- Reading passage -
Cookin’ Low and Slow

Hey, y’all! I’ve got a post up today at my friend Crystal’s blog, Budgeting in the Fun Stuff, in which I talk about my love for my slow cooker and my freezer as money-saving appliances.

Take a moment to click over and read it–I’ll wait. lol And while you’re there, have a look at some of Crystal’s other great posts.

When you come back, I want to talk specifically about how useful my slow cooker has been for me as a blind cook.

Back? Okay, here goes:

I’ve often seen the George Foreman grill and its countertop counterparts recommended for blind cooks, and it’s easy to see their appeal. They’re compact, simple to manage, and quick.

But for my money, you can’t beat the slow-cooker. It’s compact, easy to manage…and…slow.

I have three slow cookers–a 6-quart model, a 3- or 4-quart model, and a little 1-quart model. Each one sits neatly on the counter, so there’s no bending or reaching (except when I’m getting one out!). I can usually see the outline of the cooker, but even if I were totally without vision, it would be easy enough to approach from the side with a potholder and establish where the handles and controls are to avoid getting burned. I don’t think the outside gets as hot as my stovetop, either, even at the highest setting.

The controls are easy–a single knob on the front. My smaller cookers have Off, Low, and High settings, while the larger one adds a WARM position at the end. If I can’t tell by the angle where the dial is set, I can always zero it out by turning it off, and then count the clicks as I turn it on again.

- Work to do -
Write a continuation of the slow cooker blog post, beginning after its last sentence. The records that come next were drawn from a different source than the text.

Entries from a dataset

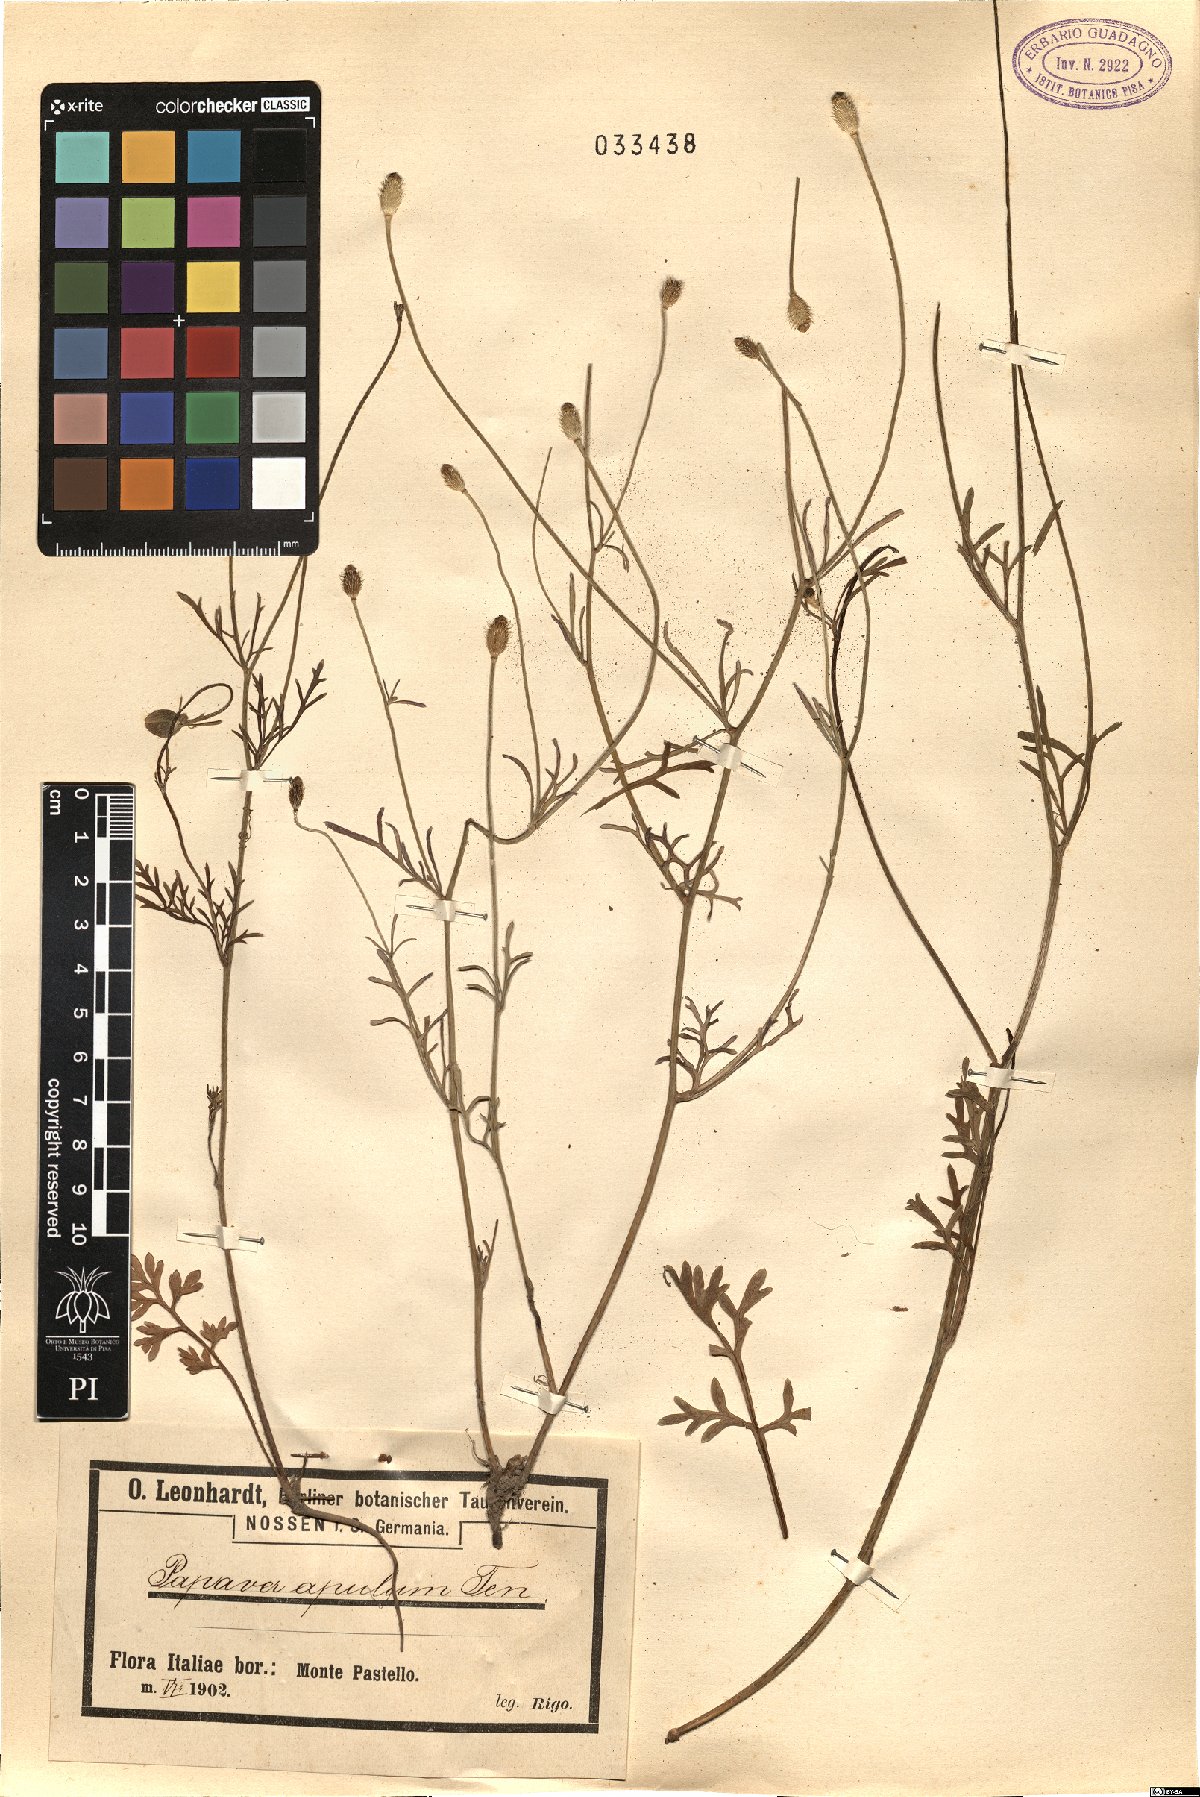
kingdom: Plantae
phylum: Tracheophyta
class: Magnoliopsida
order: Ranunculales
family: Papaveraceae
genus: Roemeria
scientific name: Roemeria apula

* * *

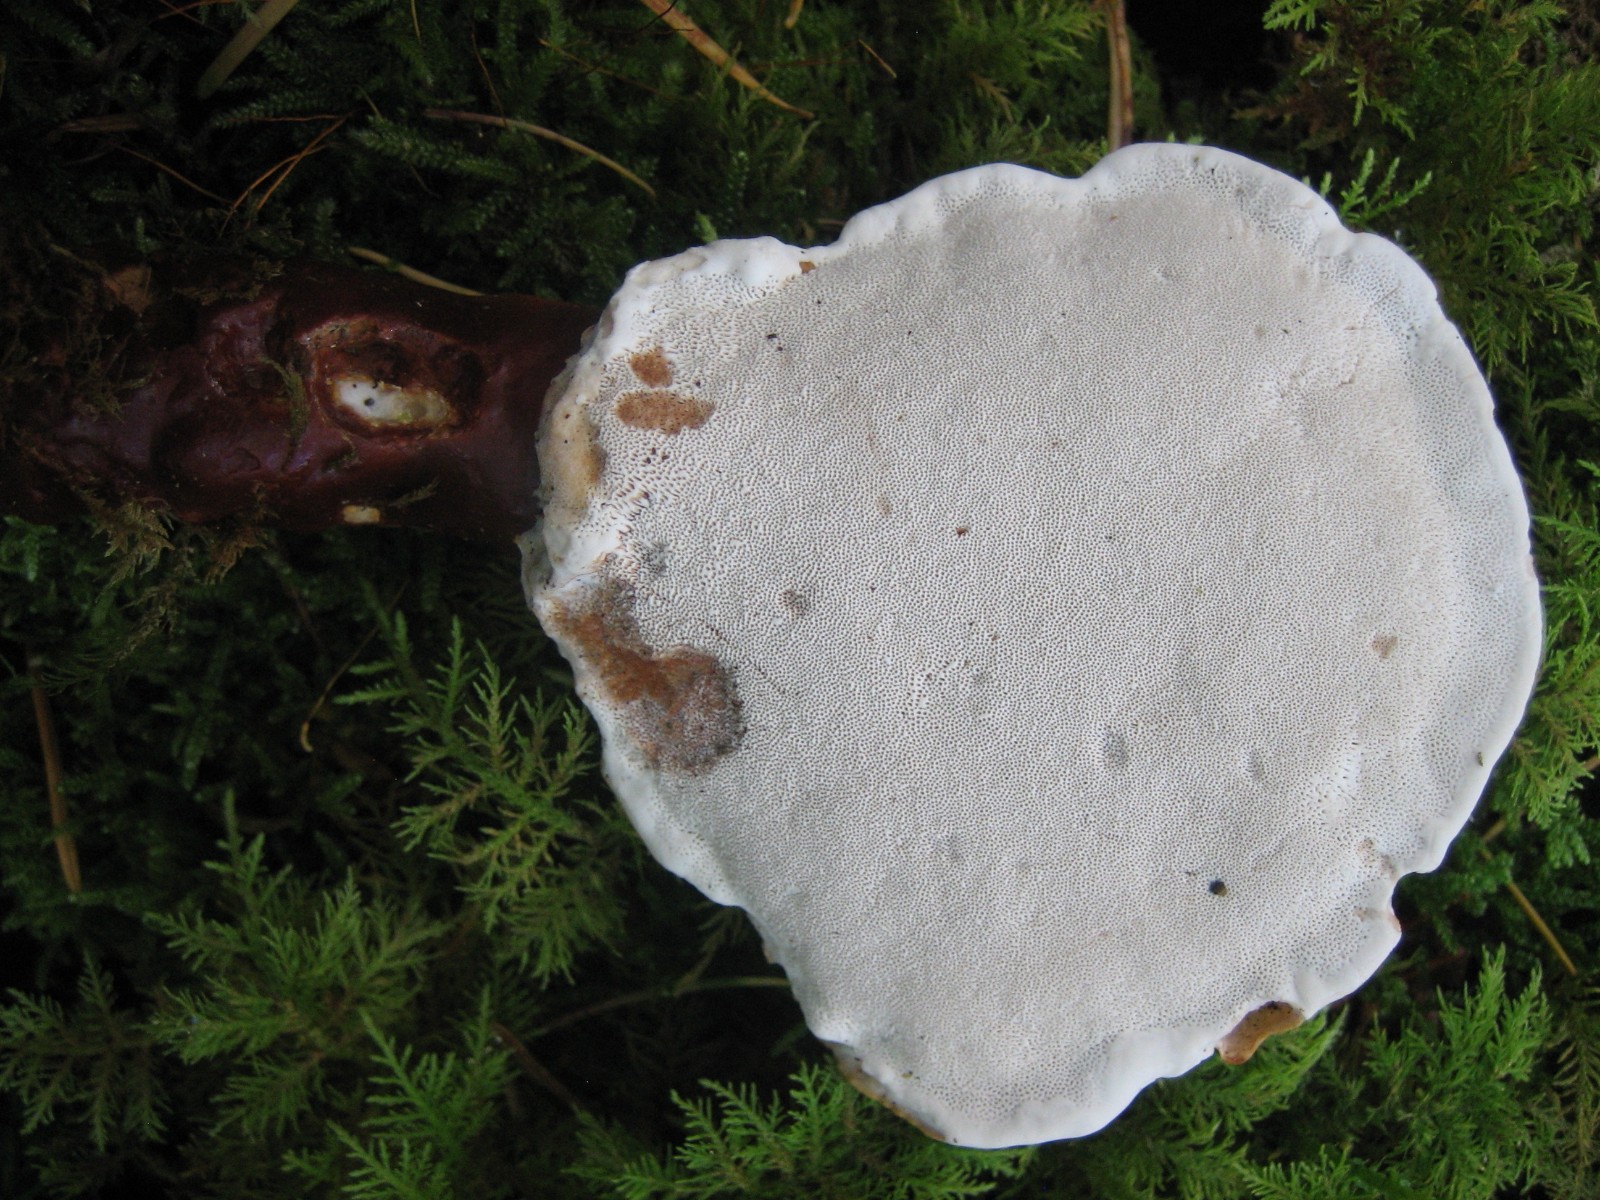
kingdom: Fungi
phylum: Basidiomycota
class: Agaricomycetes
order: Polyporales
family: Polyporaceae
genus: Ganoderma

- The answer -
These qualities alone make the slow cooker a great tool for visually impaired cooks. But there’s more…

You have to prep things for the slow cooker just as you would for a meal in the oven or on the stove. Items may have to be peeled and chopped. Meats come out better if they’re browned first, and vegetables frequently benefit from some pre-cooking as well.

But the nice thing about the slow cooker is that it divorces that prep time from the actual finishing-up and serving time. I can start a meal in the early afternoon, when I’m relatively fresh, and if I’m worn down by evening, dinner’s ready to serve. At most, someone might have to throw together a side dish or vegetable. Easy-peasy!

Another thing I really like about the slow cooker is that it’s really hard to overcook your food. It can certainly be done, but in general, if something has to sit an extra fifteen minutes, it’ll be just fine.

Clean-up is easy, too. The inserts slip right out of the heating unit for easy washing. One of my cookers is old enough that it’s not supposed to be immersed in water, but most modern inserts can even go through the dishwasher. If the outer element gets food splashed on it, I just wipe it off with a damp cloth.

A Remarkably Versatile Appliance

I used to think of my slow-cooker as just for soups and stews. Boy, was I wrong!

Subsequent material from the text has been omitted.